--- YOUR GOAL ---
Every line of the entries below that carries the string "manažer" should be copied.

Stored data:
- - - -
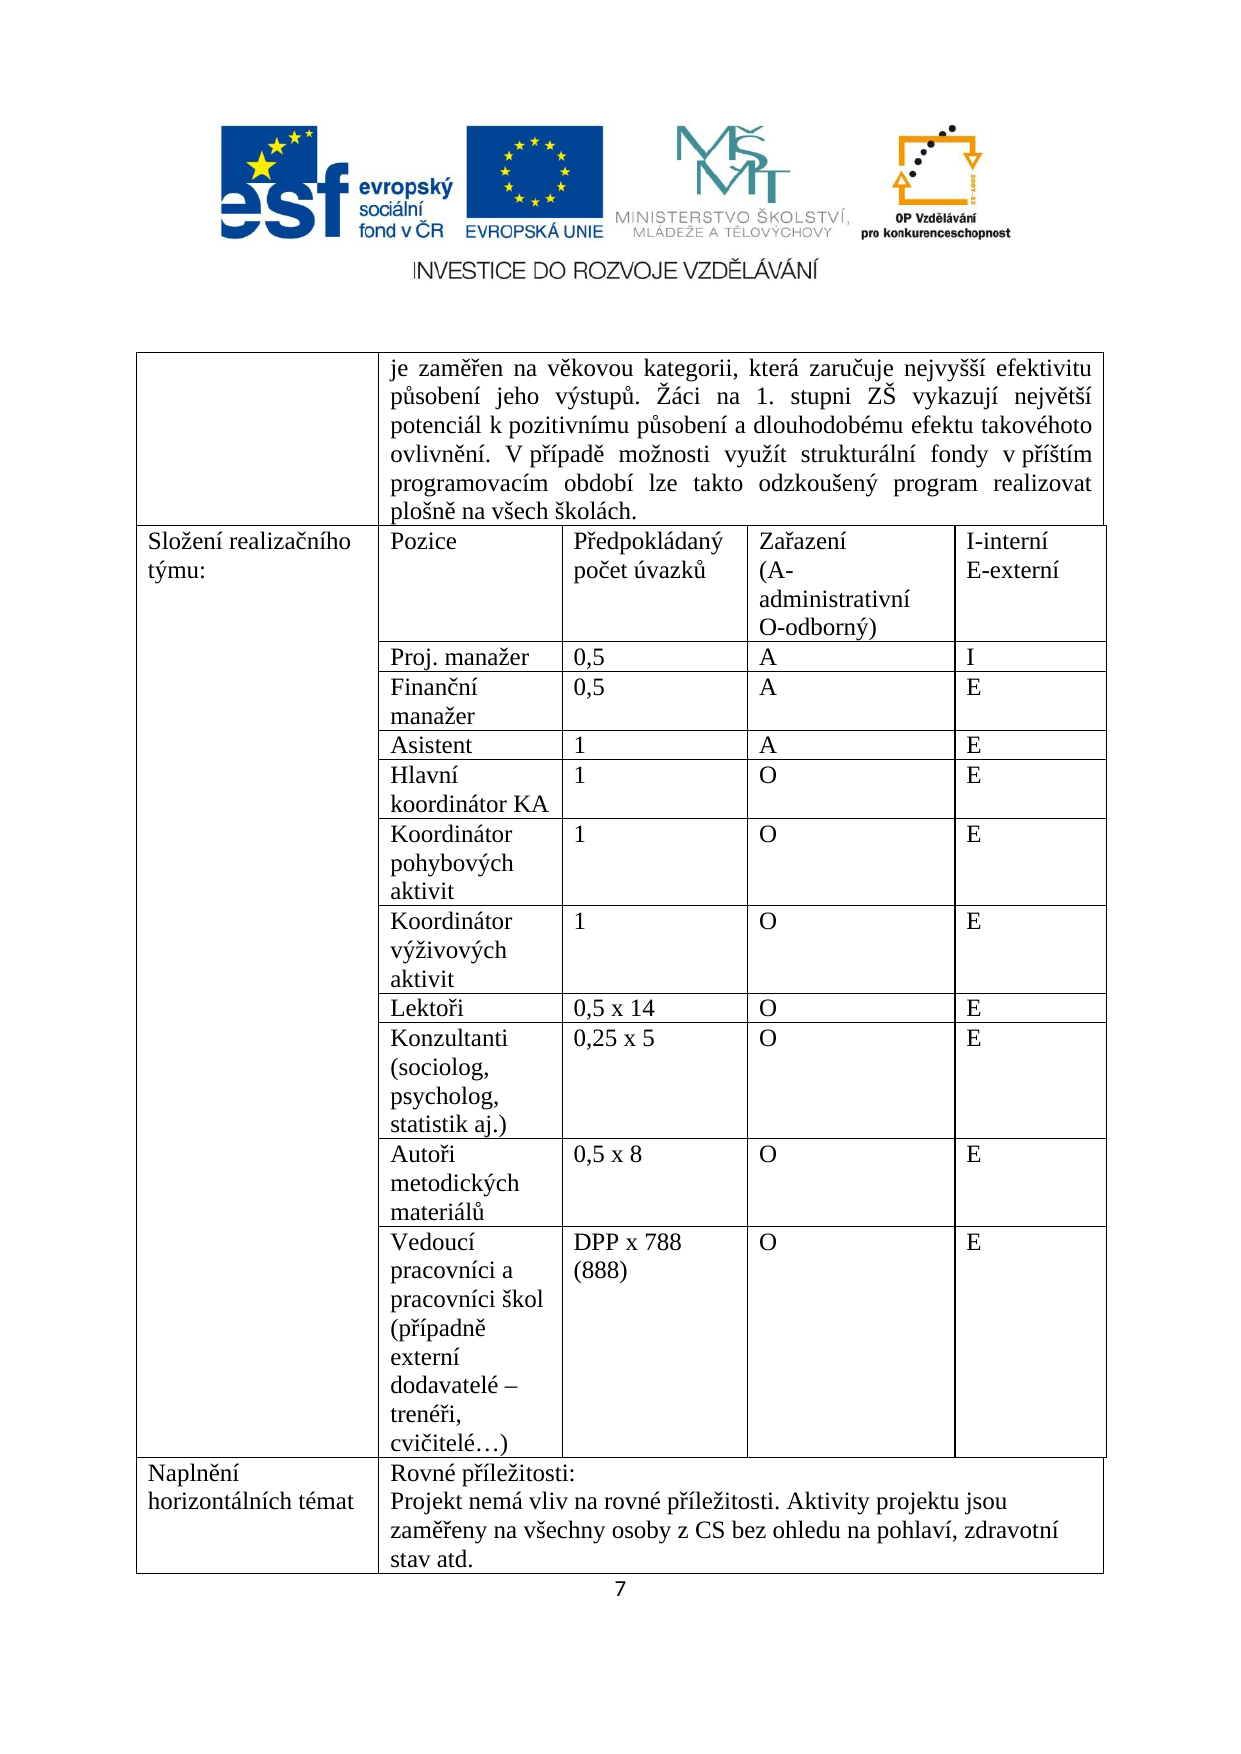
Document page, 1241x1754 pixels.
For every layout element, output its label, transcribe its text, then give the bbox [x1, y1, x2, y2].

table_cell O [748, 819, 954, 905]
table_cell O [748, 1023, 954, 1138]
table_cell E [956, 731, 1106, 759]
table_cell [137, 1458, 378, 1573]
table_cell O [748, 906, 954, 992]
table_cell Konzultanti (sociolog, psycholog, statistik aj.) [379, 1023, 562, 1138]
table_cell Vedoucí pracovníci a pracovníci škol (případně externí dodavatelé – trenéři, cvičitelé…) [379, 1227, 562, 1457]
table_cell I [956, 642, 1106, 671]
table_cell Lektoři [379, 994, 562, 1022]
table_cell Koordinátor pohybových aktivit [379, 819, 562, 905]
table_cell O [748, 1227, 954, 1457]
table_cell Zařazení (A-administrativní O-odborný) [748, 526, 954, 641]
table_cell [137, 353, 378, 525]
table_cell I-interní E-externí [956, 526, 1106, 641]
table_cell E [956, 994, 1106, 1022]
table_cell O [748, 994, 954, 1022]
table_cell Pozice [379, 526, 562, 641]
table_cell O [748, 1139, 954, 1226]
table_cell A [748, 731, 954, 759]
table_cell Koordinátor výživových aktivit [379, 906, 562, 992]
table_cell E [956, 1023, 1106, 1138]
table_cell E [956, 672, 1106, 729]
table_cell 0,5 [563, 672, 747, 729]
table_cell E [956, 760, 1106, 818]
table_cell Složení realizačního týmu: [137, 526, 378, 1457]
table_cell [379, 353, 1103, 525]
table_cell Asistent [379, 731, 562, 759]
table_cell 1 [563, 906, 747, 992]
table_cell E [956, 819, 1106, 905]
table_cell Finanční manažer [379, 672, 562, 729]
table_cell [379, 1458, 1103, 1573]
table_cell 1 [563, 731, 747, 759]
table_cell 0,5 [563, 642, 747, 671]
table_cell A [748, 672, 954, 729]
table_cell E [956, 1139, 1106, 1226]
table_cell DPP x 788 (888) [563, 1227, 747, 1457]
table_cell 0,25 x 5 [563, 1023, 747, 1138]
table_cell 0,5 x 14 [563, 994, 747, 1022]
table_cell Hlavní koordinátor KA [379, 760, 562, 818]
table_cell E [956, 1227, 1106, 1457]
table_cell A [748, 642, 954, 671]
table_cell O [748, 760, 954, 818]
table_cell 1 [563, 819, 747, 905]
table_cell Autoři metodických materiálů [379, 1139, 562, 1226]
table_cell Proj. manažer [379, 642, 562, 671]
table_cell 1 [563, 760, 747, 818]
table_cell E [956, 906, 1106, 992]
table_cell 0,5 x 8 [563, 1139, 747, 1226]
table_cell Předpokládaný počet úvazků [563, 526, 747, 641]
- - - -
--- TASK OUTPUT ---
table_cell Finanční manažer [379, 672, 562, 729]
table_cell Proj. manažer [379, 642, 562, 671]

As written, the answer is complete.